Ihr Gesicht bekam den gleichen weichen Ausdruck, wie ihn die alten Damen auf der Bootswerft hatten, wenn ich ihnen behilflich war. »Dann berechne ich dir nichts fürs Einpacken.« Sie senkte ihre Stimme zu einem Flüstern und deutete mit einem Kopfnicken zu den beiden Frauen hinüber, die sich jetzt in einer Ecke des Ladens ein paar paillettenbesetzte Kissen anschauten. »Jede von ihnen hat gerade fünfzig Pfund für die Sachen deiner Mutter ausgegeben. Das ist ein gutes Geschäft für uns beide. Sag ihr, sie soll am Montag mehr vorbeibringen, wenn sie noch etwas hat.«

Ich konnte es kaum abwarten, Mums Gesicht zu sehen, wenn ich mit dem Geschenk und den guten Nachrichten zurückkam, und raste wie verrückt nach Strenton. Am Fuß des Hügels, der zum Dorf hinaufführte, zog ich mein T-Shirt aus. Der Sommer schien dieses Jahr nicht enden zu wollen, und die Nachmittagssonne brannte auf meine Schultern, als ich bergauf strampelte. Ich stellte mich auf die Pedale, um besser voranzukommen. Strenton kam in Sicht und ich trat noch fester. Ich jagte über den höchsten Punkt des Hügels und schoss dann die enge Straße entlang, die bis zu der Stelle führte, wo der Kanal von der Brücke unterbrochen wurde.
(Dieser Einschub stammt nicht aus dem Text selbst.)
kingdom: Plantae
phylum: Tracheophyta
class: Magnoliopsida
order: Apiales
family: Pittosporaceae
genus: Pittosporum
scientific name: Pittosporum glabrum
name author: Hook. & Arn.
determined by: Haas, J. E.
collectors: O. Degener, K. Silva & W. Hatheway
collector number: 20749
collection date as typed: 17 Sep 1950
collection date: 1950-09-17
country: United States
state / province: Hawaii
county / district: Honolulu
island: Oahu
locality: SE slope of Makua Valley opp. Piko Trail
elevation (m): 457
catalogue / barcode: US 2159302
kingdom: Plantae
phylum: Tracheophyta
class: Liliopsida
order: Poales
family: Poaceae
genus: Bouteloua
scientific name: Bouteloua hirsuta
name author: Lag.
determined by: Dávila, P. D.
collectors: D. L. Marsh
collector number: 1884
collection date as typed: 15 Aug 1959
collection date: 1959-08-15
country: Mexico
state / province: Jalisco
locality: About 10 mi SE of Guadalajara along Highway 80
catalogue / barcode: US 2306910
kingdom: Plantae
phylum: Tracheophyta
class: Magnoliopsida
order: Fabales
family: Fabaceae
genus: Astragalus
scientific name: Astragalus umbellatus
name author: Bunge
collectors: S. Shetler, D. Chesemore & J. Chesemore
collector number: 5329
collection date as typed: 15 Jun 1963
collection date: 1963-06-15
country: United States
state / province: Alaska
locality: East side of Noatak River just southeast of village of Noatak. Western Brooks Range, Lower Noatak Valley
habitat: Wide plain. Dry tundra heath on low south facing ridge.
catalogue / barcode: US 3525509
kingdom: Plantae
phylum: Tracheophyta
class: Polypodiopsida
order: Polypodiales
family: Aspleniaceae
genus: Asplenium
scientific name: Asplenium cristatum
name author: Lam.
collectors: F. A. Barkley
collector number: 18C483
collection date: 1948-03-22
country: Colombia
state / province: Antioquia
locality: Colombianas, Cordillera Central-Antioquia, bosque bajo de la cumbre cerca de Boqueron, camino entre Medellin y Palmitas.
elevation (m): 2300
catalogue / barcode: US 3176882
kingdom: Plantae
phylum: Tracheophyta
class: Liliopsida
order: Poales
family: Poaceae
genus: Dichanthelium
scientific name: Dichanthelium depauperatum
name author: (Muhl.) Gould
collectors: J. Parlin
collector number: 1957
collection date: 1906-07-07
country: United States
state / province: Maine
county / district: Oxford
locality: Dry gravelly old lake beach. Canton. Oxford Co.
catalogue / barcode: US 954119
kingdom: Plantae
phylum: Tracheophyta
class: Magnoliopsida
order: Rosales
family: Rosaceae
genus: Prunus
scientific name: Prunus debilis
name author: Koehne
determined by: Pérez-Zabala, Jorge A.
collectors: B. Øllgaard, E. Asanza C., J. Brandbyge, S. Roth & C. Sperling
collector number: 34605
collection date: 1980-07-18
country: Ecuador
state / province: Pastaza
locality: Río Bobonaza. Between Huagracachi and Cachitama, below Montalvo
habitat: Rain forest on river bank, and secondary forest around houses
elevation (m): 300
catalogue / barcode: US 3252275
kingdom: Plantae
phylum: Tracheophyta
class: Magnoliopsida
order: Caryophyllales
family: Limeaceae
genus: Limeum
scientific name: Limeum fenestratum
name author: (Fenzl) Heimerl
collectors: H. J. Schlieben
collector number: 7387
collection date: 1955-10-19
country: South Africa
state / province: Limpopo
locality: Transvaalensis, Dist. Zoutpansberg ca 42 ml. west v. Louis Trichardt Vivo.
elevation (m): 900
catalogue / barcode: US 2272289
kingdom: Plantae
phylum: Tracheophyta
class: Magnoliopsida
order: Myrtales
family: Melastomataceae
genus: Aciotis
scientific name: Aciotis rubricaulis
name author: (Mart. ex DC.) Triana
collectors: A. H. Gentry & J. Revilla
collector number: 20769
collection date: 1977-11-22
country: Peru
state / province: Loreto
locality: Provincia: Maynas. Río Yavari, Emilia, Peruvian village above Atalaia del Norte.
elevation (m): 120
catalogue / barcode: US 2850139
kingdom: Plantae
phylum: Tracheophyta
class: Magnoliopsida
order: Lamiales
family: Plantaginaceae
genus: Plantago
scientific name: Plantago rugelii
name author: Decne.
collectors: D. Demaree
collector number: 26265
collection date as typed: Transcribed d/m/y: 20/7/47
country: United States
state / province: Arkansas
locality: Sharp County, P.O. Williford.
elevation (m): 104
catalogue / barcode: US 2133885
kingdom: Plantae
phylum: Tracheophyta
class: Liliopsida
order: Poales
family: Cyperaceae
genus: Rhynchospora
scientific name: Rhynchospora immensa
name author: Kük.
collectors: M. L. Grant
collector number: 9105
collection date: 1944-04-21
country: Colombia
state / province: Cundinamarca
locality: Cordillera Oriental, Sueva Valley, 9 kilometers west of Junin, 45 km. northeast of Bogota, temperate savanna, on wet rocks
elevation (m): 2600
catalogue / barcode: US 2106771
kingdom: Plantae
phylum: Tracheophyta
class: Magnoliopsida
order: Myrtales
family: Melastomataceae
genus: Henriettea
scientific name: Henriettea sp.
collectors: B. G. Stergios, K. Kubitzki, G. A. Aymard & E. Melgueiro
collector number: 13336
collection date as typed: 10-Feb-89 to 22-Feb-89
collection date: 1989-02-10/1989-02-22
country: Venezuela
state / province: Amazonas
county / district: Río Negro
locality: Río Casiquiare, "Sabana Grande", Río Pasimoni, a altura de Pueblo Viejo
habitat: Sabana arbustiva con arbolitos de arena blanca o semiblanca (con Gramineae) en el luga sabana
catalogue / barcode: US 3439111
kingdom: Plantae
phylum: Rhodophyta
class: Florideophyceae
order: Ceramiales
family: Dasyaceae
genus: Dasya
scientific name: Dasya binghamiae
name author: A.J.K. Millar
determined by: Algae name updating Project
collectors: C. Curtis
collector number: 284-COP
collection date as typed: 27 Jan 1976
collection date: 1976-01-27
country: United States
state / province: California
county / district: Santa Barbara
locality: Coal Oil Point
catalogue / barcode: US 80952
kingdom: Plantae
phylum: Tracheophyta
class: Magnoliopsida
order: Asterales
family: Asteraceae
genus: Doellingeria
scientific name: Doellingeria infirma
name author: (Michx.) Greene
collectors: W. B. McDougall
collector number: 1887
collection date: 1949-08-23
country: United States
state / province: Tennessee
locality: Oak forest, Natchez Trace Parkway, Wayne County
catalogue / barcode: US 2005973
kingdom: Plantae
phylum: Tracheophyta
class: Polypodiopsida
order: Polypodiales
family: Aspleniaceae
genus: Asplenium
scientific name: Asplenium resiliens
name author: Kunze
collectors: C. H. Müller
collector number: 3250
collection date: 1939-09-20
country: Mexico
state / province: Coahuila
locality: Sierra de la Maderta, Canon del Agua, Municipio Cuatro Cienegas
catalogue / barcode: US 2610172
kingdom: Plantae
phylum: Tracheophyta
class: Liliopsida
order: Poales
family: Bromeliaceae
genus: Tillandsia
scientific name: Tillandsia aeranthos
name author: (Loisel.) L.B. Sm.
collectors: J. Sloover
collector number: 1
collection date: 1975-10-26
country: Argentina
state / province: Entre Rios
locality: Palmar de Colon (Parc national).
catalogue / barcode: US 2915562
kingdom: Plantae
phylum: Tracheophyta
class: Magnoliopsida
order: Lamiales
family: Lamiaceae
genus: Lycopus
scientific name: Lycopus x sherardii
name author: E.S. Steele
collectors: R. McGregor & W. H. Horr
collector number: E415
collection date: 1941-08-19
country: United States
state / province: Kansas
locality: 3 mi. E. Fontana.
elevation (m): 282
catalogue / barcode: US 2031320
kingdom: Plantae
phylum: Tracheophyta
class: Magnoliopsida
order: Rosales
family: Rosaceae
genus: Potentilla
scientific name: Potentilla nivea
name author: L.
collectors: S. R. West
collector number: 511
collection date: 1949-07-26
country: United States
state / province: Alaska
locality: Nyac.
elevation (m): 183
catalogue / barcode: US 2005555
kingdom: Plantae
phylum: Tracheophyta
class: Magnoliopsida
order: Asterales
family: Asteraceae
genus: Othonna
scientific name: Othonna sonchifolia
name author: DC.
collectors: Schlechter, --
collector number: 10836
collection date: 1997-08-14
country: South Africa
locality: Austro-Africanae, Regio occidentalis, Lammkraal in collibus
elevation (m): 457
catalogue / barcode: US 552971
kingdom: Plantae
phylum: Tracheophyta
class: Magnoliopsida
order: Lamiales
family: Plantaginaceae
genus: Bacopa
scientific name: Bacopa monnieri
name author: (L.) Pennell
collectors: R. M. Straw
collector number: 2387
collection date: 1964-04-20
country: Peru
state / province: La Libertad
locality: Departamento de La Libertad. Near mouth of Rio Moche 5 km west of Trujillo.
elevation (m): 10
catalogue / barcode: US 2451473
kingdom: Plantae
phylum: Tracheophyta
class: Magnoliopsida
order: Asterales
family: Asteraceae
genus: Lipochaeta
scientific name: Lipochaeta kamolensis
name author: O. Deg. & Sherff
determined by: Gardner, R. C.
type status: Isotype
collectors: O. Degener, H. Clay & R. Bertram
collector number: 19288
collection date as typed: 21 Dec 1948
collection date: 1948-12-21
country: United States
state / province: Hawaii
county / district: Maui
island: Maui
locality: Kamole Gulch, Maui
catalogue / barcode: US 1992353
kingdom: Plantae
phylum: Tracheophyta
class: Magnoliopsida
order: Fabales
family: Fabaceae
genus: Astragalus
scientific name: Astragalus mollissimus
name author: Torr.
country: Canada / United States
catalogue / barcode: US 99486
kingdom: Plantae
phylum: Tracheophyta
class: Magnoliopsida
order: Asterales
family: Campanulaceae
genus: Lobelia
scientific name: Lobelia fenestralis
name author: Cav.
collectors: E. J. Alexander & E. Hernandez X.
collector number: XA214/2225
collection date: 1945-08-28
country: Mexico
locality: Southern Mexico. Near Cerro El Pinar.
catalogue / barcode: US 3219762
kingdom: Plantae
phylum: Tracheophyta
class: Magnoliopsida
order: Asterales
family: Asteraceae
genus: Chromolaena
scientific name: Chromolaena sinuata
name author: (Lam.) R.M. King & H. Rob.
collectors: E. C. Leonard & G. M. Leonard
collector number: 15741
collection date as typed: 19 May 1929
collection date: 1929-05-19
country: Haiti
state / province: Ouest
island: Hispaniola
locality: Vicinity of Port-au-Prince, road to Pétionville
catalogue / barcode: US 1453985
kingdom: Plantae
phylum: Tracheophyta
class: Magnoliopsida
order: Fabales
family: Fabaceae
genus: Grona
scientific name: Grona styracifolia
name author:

Ich sah, wie sich an einer Hecke auf dem Feld links von mir etwas bewegte.

Was zum …?

Mist!

Etwas Rotbraunes rannte mir vors Vorderrad.

Blitzschnell riss ich den Lenker rum und bremste so abrupt, dass die Reifen blockierten und auf dem Asphalt quietschten. Ich segelte über die Lenkstange.

Das Fahrrad schlitterte zur Seite, und ich flog weiter nach vorn, landete mit der Seite auf dem Boden und schrie vor Schmerz, als meine nackte Haut den Asphalt berührte.